Is there a better option? Of course! Electronics are very often made with components that are recyclable. Headphones usually contain speakers with magnets in them, as well as the casing that covers them. Depending on what type of headphones you had, there could also be wires and rubber that are recyclable. Here are some tips for recycling your old headphones.

Take Care of Your Headphones

It might seem a little backwards for these to be in an article about recycling headphones that are already broken, but taking care of your headphones is important for both your wallet and the recycler where they’ll eventually end up. Headphones that are too damaged might not be accepted by recycling services, so it’s important to keep them in the most decent condition that you can.

How Many Headphones Are Sold Worldwide Each Year?
334 million headphones were sold in 2016 with Bluetooth wireless headphones being the most popular accessory in the world.

Headphone hygiene is pretty simple – make sure that they don’t get too warm or too cold, and ensure that they don’t get near things that could interfere with the magnets inside the speakers too often, like airport scanners. If your headphones have wires, make sure that you aren’t yanking the cord or getting it caught on things.

According to multiple sources, the best thing that you can do to extend the life of wired headphones is to wrap them up properly when you aren’t using them. Coiling them up and keeping them in a small bag or case – even a Ziploc bag will do – can make sure that they don’t get tangled or kinked.

It saves you the cost of replacing your headphones and all of the time that you would spend untangling them. If you’re not sure what the best way to wrap up your headphones is, there’s a guide here.

If you’re craft-inclined, you could do wrap the cables of wired earbuds to strengthen them and make them last longer. It’s also a great way to personalize them! There are hundreds of tutorials all over YouTube, just like this one.

Check The Manufacturer

The first place that you should check to recycle your old headphones is the company that made them. Some companies will take your broken headphones off your hands and recycle the parts – so far, the only company that we’ve been able to verify doing this is Apple, but check with the company anyway.

There’s also a possibility that your headphones were under warranty, which will make replacing them a breeze.

Can You (And Should You) Throw Away Your Old Headphones?

Check Other Retailers

The second place you can check to recycle your headphones are other electronic retailers. Some larger chains, such as Best Buy, collect used headphones for recycling, and will occasionally even let you trade them in if they still work. We encourage you to check with local specialist shops as well.

If you can’t find a local retailer to take your old headphones, you could always send them to JLab Audio. According to their website, they take any brand of headphones and other types of audio equipment and recycle them.

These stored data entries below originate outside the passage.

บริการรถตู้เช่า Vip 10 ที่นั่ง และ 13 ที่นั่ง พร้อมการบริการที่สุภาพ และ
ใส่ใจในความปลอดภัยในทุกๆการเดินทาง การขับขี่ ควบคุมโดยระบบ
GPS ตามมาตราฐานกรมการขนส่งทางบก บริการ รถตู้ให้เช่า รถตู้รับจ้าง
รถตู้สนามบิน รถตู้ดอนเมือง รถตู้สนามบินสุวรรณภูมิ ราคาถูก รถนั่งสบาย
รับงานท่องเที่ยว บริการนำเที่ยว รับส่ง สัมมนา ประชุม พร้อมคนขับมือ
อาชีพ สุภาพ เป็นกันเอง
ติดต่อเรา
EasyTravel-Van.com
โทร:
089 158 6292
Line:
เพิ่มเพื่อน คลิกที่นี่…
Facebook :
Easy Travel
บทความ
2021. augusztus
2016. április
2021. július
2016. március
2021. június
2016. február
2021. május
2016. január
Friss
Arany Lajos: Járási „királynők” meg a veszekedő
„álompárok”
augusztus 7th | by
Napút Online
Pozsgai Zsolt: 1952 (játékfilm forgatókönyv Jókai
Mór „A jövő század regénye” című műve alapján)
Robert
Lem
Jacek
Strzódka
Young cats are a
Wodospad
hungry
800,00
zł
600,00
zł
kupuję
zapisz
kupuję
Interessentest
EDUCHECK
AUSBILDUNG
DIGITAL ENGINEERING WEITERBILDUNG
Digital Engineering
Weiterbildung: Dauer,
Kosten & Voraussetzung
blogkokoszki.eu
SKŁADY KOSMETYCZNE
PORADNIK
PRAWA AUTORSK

All you have to do is fill out a form and mail your old headphones to them. As a little bonus for helping out the planet, they offer a 30% off coupon for products from their site for those who choose to use their recycling program. Thinksound, a company based in New Hampshire, offers a similar program with a 15% coupon for using it. It’s best to see if there are any companies like this operating in your state to save on mailing costs.

What Are Headphones Made Of?
Headphones typically contain the following materials: PVC, plastic, rubber, leather and artificial leather, memory foam, copper, ceramics, various other metals.

Take Them To A Waste Drop-Off Site

Most states have some form of waste disposal program for electronics – you can use the locator service provided by Earth 911 to locate a disposal site near you if you don’t know of one already. Some companies that recycle bottles will also take other waste, including electronics. Make sure that your particular depot is willing to take headphones – some companies won’t take them because there are so few components inside them.

Once you’ve found a spot that will take them, maybe it’s a good time to make a day out of it and grab any other electronics in your house that you want to get rid of. It’s good for the planet and good for your home!

Get A Little Crafty!

If you’re having trouble finding a place that will recycle your old headphones, consider repurposing them! There are plenty of interesting, quirky DIY crafts you can make with old headphones. One of the most popular uses for wired earphones is making bracelets with a technique similar to making friendship bracelets with thread, like these.

You can use old over-the-ear headphones as accessories for stuffed animals, or even the pots of your houseplants. In the end, the limits are only set by your creativity.

Some types of headphones can even be salvaged for parts to fix another pair – some of them are easy to separate into parts that can be used in future repairs. If, for instance, only one half of your pair of earbuds breaks, you could save the other half as spare parts for your next pair. If you’re not sure how to disassemble your earbuds, you could call a local repair shop and ask for some tips.